Allogeneic hematopoietic stem/progenitor cell (allo-HSPC) transplant is a potentially curative therapy for hematopoietic malignancies/disorders, however host resistance can lead to delayed reconstitution or graft rejection, especially following non-myeloablative conditioning. Our laboratory has been investigating the effector pathways utilized by host cell populations(NK, Tnaive, Tmemory), which mediate resistance to hematopoietic grafts. The effector molecules used by these host populations appear to be varied and include presently undefined pathways. This study examined the dependence of resistance on cytotoxic pathway function mediated by naïve versus memory T cells. Peripheral donor chimerism was assessed following transplant of MHC matched, minor histocompatibility antigen (mHag) mismatched C3H.SW(H-2b)àB6(H-2b) unsensitized, i.e. naive non-myeloablated (5.5 Gy TBI) cytotoxically normal (B6-wt) or defective(B6-pko and B6-gld) recipients. In wild-type recipients, transient peripheral blood donor chimerism was detected which peaked on day 7-10 post-transplant. Donor chimerism was generally undetectable 3–4 weeks post-BMT. Following a secondary transplant in these recipients, no chimerism was detected indicating that the resistance was T cell mediated and engendered a memory response. To determine the cellular requirements for resistance in naïve recipients, CD4−/− and CD8−/− mice were examined. Interestingly, although CD8 mediated B6 anti-C3H.SW responses are well documented, resistance in this model was abrogated in CD4−/−, but not CD8−/− recipients. This indicates that CD4 T cells may play a role in this resistance at the efferent phase, afferent phase, or both. To examine the requirement of cytotoxic pathways in this model, C3H.SW BM was transferred into B6-perforin−/− or B6-gld (FasL functionally deficient mice) recipients. The resistance observed was not appreciably different (ie rejection day 21–28) than that in wild-type mice.

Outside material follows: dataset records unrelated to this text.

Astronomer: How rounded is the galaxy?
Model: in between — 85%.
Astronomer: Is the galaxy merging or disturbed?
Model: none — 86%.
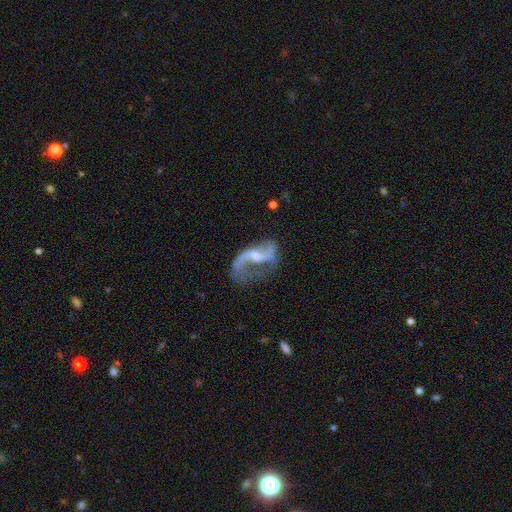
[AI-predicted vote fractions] This is clearly a featured or disk galaxy (89%). It is clearly not viewed edge-on (97%). Bar: marginally weak (42%, tied with no). Spiral arm pattern: clearly yes (95%). Spiral arm count: clearly 2 (90%). Spiral winding: clearly loose (82%). Central bulge: possibly small (48%). Merging: possibly none (58%).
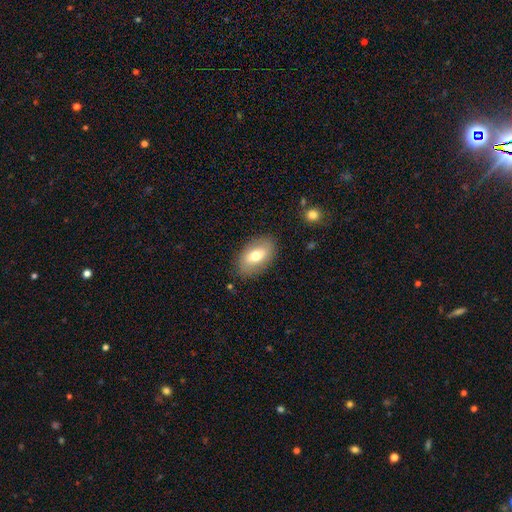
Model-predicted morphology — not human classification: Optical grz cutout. It shows a smooth galaxy with no disk features (69%) that is in between round and cigar-shaped (91%). Merging: none (83%).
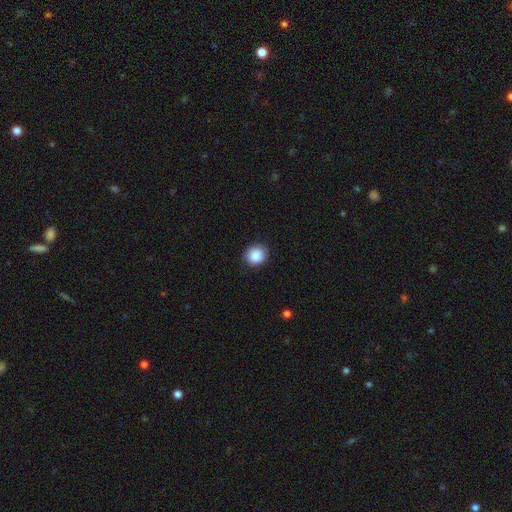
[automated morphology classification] Smooth or featured? Predicted: smooth (p=0.88). How rounded? Predicted: round (p=0.78). Merging? Predicted: none (p=0.86).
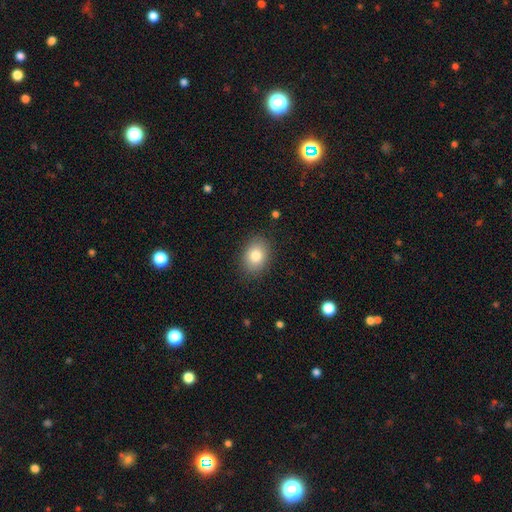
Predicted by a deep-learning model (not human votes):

CD8 T memory cells primed to donor antigens prior to transplant were analyzed in B6-cdd (H-2b) recipients, which cannot mediate perforin and FasL dependent cytotoxicity. Anti-donor (H-2d) primed B6-cdd mice were transplanted with BALB/cTNFR1−/− bone marrow(BM) and injected with excess levels of blocking mAbs against 3 TNF family apoptosis inducing ligands, i.e. αTL1a, TRAIL and TWEAK as we previously reported. Donor CFU were assessed as a measure of early resistance(D+5). Sensitized B6-cdd mice receiving allo BM lacking TNFR1 and the 3 mAb cocktail exhibited rejection, indicating memory CD8 T cell mediated resistance remained intact despite the disruption of six candidate cytotoxic pathways. Interestingly, rejection in cytotoxically impaired (B6-cdd) recipients was a rapidly occurring event, complete within 48hrs post-BMT, an observation indistinguishable from the kinetics occurring in cytotoxically normal recipients. In total, these findings highlight the potential importance of alternative T cell effector mechanism(s) distinct from classical cytotoxic mechanisms active in allogeneic resistance against hematopoietic stem/progenitor cell grafts mediated by effector cells derived from TNaive and TMemory populations.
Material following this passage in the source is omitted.